> What you are asked to do: Decide whether each statement (a), (b), and (c) agrees with the passage below about waiting for a ride at a closed border crossing, answering yes or no and quoting the words of the passage that settle it. (a) The passing truck stops to give the narrator a ride. (b) After looking at a watch, the narrator concludes the border gates should already be closed. (c) The driver of the car that comes through the gates speaks to the narrator before going into the store.

> Page:
--
Without any other options, I walk back to the store.  I feel like a complete idiot, waiting for a ride at a closed border crossing, but don’t really have many options.  I stick my thumb out to a truck that passes, but he drives past me and then parks on the opposite side of the road.  He's stopping to sleep.

Another car, passes, but they are local people.  Another car comes through the border gates.  I glance at my watch.  The gates should have already closed and that must be the last car for the night.

I stick my thumb out, but the driver ignores me.  He stops in front of the store and enters without saying a word to me.  Another guy walks out of the store and stands on the other side of the door.  This all has the feeling of a gang movie that goes bad and I’m in the role of idiot traveler that is making all the wrong decisions.

The gentleman from the car leaves the store and gets back into the car; the other dude standing by the door also enters the car.  They both wait for a few minutes before the passenger rolls the window down.
--
> Available data:
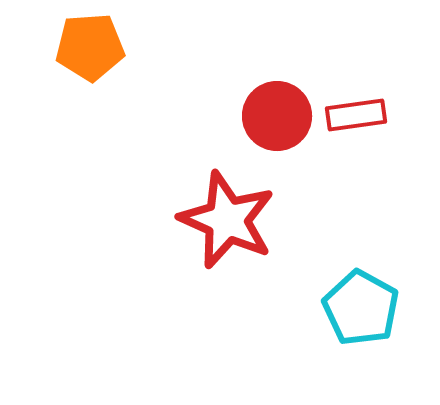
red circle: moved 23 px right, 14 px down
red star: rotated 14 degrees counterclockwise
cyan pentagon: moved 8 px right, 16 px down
--
> Solution for this task:
(a) No: "he drives past me and then parks on the opposite side of the road. He's stopping to sleep."
(b) Yes: "I glance at my watch. The gates should have already closed"
(c) No: "He stops in front of the store and enters without saying a word to me."